Chris Scovel, Bethel Abate, Bryce Brown, Sierra Bainbridge, Taylor Sinclair

Collaborators

MEP: Build Health International
Civil: Paul Avery
Engineering: Kolade Ijalana
Rammed Earth Construction: Asaduru
Partner Architect: Oladipo Shorinala

The African Centre of Excellence for Genomics of Infectious Diseases (ACEGID), led by Dr. Christian Happi and Dr. Pardis Sabeti, was one of the first organizations to respond to the 2014 appearance of Ebola in Lagos, Nigeria. Their work allowed for a rapid and effective response by the Ministry of Health, which prevented the spread of the disease in a city of over 20 million people.

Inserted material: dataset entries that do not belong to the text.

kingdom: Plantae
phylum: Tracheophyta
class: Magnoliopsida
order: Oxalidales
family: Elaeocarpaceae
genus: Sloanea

African Centre of Excellence for Genomics of Infectious Diseases 00

In partnership with the Broad Institute and MASS Design Group, ACEGID is leading an effort to further equip the entire African continent to stop future epidemics even more quickly and effectively. Central to this initiative is the construction of a new genomics laboratory located in Ede, Nigeria. The new building will be the first genomics research lab of its kind in Nigeria, enabling African scientists to use cutting edge technology in a biosafety level 3 (BSL3) facility that can handle highly toxic pathogens. The new center will build capacity by training a critical mass of African scientists in genomics-based tools for the control and elimination of infectious diseases. By sharing these findings globally, ACEGID will become part of a bio-surveillance network monitoring some of the world’s greatest health threats and supporting clinical care.

To encourage connections between people and their environment, the center is designed to increase collaboration between scientists, students, and international partners through an integrated layout of labs, shared space, offices, and classrooms. This will allow all collaborators to share ideas more fluidly, rather than in the traditional silos of lab spaces. The building is also a showcase for the high tech potential of locally available materials such as stabilized rammed earth walls.

In March 2020, ACEGID contributed to mapping the first African SARS-CoV-2 genome sequence within Africa. ACEGID has been sharing information with the Nigerian public on how to mitigate the spread of COVID-19, and is continuing to provide local and national support.